Os 5 “arquivos” possuem de um lado uma representação de uma parte do museu e no verso um texto de Arthur Schopenhauer («O mundo como vontade e representação, III, 39»  in «O sublime») escrito em tiras de cartolina laranja e duas faixas de velcro – transpondo uma ideia de perigo.
Assim sendo, a peça escultória que apresenta diferentes ambientes do jardim pela ordem de aparecimento numa incursão através da porta principal do museu (os pavões; a estátua do Eça de Queirós; o centro de exposições temporárias, que nesta altura apresentava uma exposição de fotografia sobre África; a fonte; e o Jardim Bordalo Pinheiro). Podemos dizer que a peça possui como “esqueleto” a parte do “arquivo” onde está escrito à mão o texto de Schopenhauer (ver em baixo). Esta referência aponta para o cerne selvático da natureza, mesmo quando artificialmente organizada sobre a forma de jardim.

«A natureza em tempestuosa agitação; incerta luz entre nuvens de furacão, negras e ameaçadoras; rochas desleais, nuas e perigosas que tapam a vista com o seu volume; águas cachoantes e espumantes por todo o deserto e gemidos do vento que sopra nas gargantas. A nossa insuficiência, a nossa luta, com a natureza inimiga, a nossa vontade despedaçada manifestam-se a nós intuitivamente.
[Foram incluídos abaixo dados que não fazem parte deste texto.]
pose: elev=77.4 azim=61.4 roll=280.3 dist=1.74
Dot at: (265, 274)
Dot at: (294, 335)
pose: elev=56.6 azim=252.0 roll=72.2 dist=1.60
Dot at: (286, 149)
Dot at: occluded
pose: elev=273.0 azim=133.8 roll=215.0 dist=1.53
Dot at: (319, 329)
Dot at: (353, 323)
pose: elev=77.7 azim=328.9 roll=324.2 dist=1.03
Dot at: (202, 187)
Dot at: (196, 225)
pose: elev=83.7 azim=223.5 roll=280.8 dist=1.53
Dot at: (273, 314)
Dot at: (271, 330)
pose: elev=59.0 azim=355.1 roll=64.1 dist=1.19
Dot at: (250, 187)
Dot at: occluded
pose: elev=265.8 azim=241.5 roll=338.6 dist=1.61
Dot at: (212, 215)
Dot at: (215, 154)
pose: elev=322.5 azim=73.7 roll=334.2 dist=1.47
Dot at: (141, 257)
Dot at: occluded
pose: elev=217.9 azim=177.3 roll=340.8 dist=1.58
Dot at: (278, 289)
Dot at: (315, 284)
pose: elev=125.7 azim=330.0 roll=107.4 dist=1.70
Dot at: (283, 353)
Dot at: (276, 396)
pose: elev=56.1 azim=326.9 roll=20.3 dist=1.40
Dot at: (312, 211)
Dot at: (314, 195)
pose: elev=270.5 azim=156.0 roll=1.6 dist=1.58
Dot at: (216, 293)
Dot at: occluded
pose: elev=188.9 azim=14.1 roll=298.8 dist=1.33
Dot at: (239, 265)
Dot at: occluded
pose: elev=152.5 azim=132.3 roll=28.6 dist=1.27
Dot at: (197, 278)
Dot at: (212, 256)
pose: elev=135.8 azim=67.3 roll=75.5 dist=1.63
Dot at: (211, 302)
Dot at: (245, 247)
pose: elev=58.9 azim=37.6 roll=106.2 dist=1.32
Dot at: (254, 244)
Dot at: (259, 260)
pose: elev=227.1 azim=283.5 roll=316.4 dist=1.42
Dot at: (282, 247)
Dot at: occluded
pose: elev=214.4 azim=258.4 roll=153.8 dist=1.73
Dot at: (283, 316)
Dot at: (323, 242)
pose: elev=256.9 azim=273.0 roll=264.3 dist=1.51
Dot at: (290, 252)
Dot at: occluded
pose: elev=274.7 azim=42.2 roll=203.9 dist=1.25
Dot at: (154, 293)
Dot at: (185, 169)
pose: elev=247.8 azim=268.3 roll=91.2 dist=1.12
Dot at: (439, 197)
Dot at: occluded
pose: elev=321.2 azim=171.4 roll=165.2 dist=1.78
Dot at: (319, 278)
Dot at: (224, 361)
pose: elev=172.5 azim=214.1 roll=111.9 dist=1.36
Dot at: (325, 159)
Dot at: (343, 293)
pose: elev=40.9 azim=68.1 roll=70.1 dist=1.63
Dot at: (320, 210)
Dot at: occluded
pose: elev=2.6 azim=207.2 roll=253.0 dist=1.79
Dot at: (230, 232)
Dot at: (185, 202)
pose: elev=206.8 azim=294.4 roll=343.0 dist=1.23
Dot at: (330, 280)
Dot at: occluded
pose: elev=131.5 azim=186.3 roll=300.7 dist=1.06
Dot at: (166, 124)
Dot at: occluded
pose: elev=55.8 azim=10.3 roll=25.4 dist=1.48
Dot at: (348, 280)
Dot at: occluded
Mas, enquanto a angústia pessoal não predominar, enquanto persistimos na contemplação estética, é o puro sujeito do conhecimento que olha através daquela luta da natureza (…) e [que], tranquilo, imperturbado e não envolvido nos objectos que são realmente ameaçadores medonhos para a vontade, capta as ideias. É precisamente neste contraste que está o sentimento do sublime. Mas mais poderosa ainda é a impressão, quando a batalha dos elementos desencadeados assume grandes proporções diante de um vasto mar em borrasca; ondas da altura de prédios sobem e descem, batem impetuosas contra a penedia, lançam ao céu as suas espumas; a tempestade brame, o mar ruge, raios coriscam das nuvens negras e o ribombar do trovão vence o bramido da tempestade e do mar. Perante esta cena, o espectador imperturbado adquire o conhecimento máximo do carácter duplo da sua consciência: sente-se como indivíduo, como lábil manifestação da vontade (…) e, simultaneamente, percebe-se como sujeito imortal, sereno do conhecer.»